Single by De la Ghetto

from the album Masacre Musical
- Language: Spanish
- English title: "You Imagine"
- Released: 2008
- Genre: Latin R&B
- Songwriters: Rafael Castillo; Álex Ferreira; Jason Walker;

De la Ghetto singles chronology
| "Es Difícil" (2007) | "Tú Te Imaginas" (2008) | "Lover" (2009) |

= Tú Te Imaginas =

"Tú Te Imaginas" is a song by American singer De la Ghetto, released in 2008 as the second single from his debut studio album Masacre Musical (2008).
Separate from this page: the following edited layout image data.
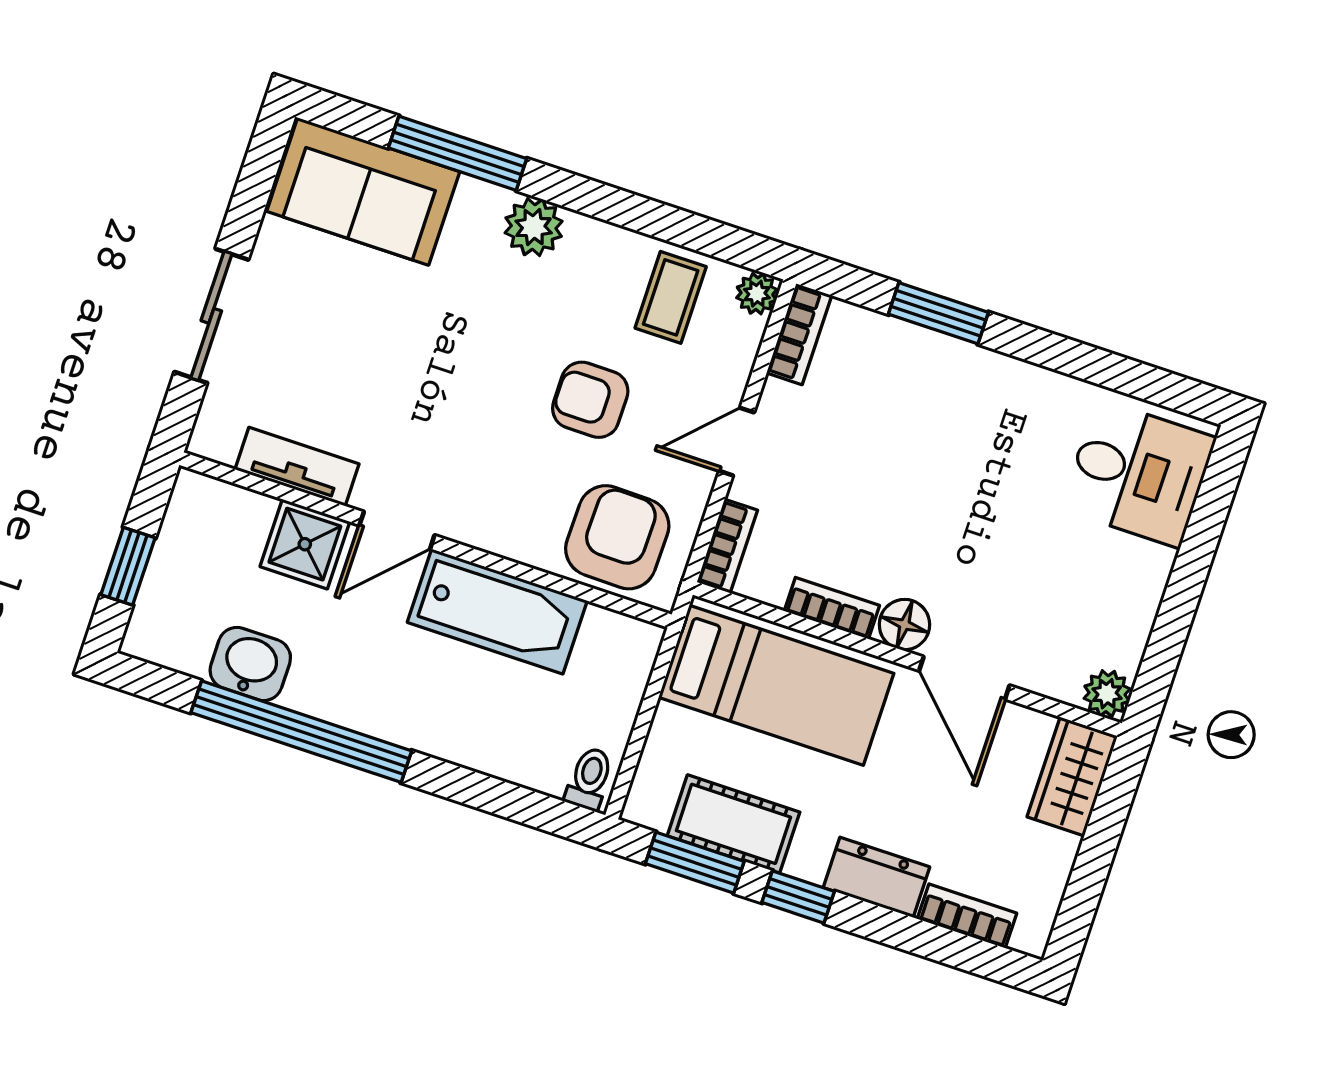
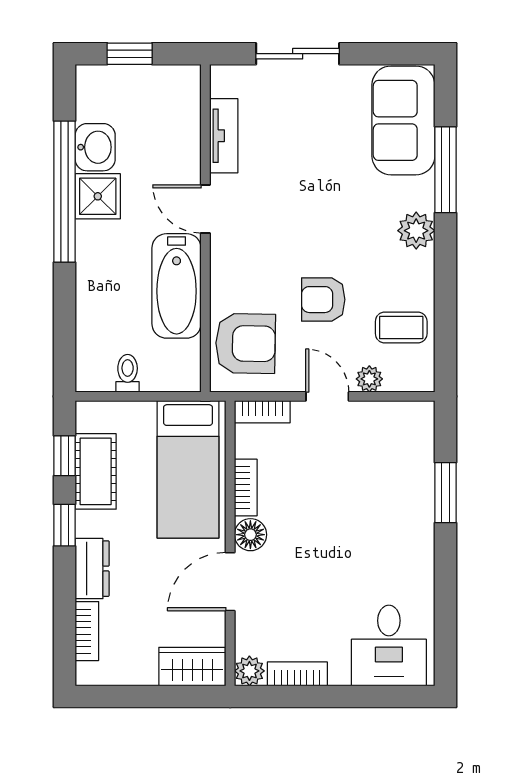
plant: (757, 294) -> (369, 379), moved
bookcase: (799, 334) -> (297, 674), moved, turned 180
armchair: (590, 400) -> (323, 300), turned -90
shower: (305, 544) -> (98, 196), moved
toilet: (589, 779) -> (128, 373), moved, turned -90
window: (695, 863) -> (64, 456), width x0.67

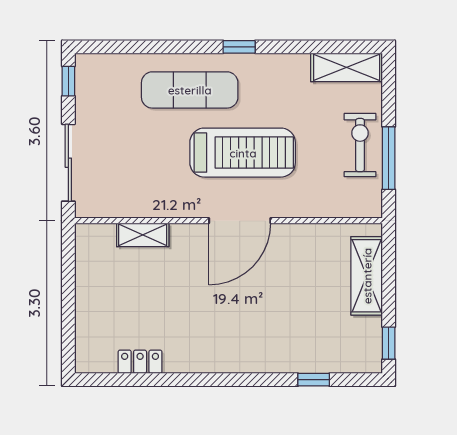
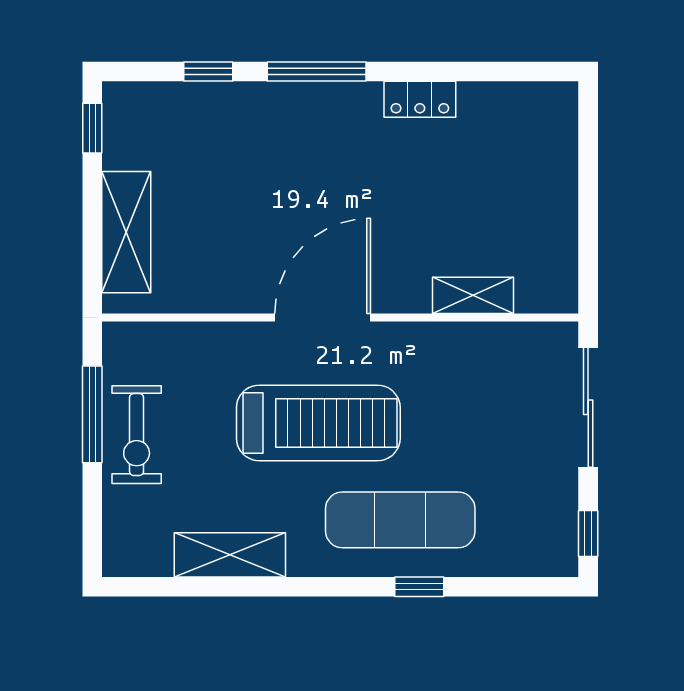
window: (239, 47) -> (419, 587), moved
shelving: (347, 67) -> (230, 555), moved
treadmill: (243, 153) -> (318, 423), turned 180
locker: (140, 362) -> (420, 99), moved
window: (244, 380) -> (317, 71), added

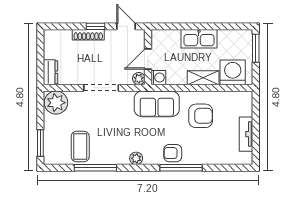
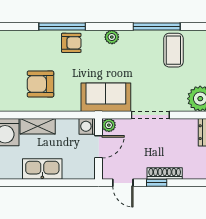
sofa: (157, 104) -> (106, 97), moved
It was written by Rafael Castillo, Álex Ferreira and Jason Walker.

== Charts ==

=== Weekly charts ===

Weekly chart performance for "Tú Te Imaginas"
| Chart (2009) | Peak position |
|---|---|
| US Hot Latin Songs (Billboard) | 33 |
| US Latin Airplay (Billboard) | 33 |
| US Latin Rhythm Airplay (Billboard) | 4 |
| US Tropical Airplay (Billboard) | 22 |

=== Year-end charts ===

Year-end chart performance for "Tú Te Imaginas"
| Chart (2009) | Position |
|---|---|
| US Latin Rhythm Airplay (Billboard) | 18 |

== Other versions ==
On September 5, 2018, Puerto Rican singer Rauw Alejandro published a version of the song titled "T.T.I.".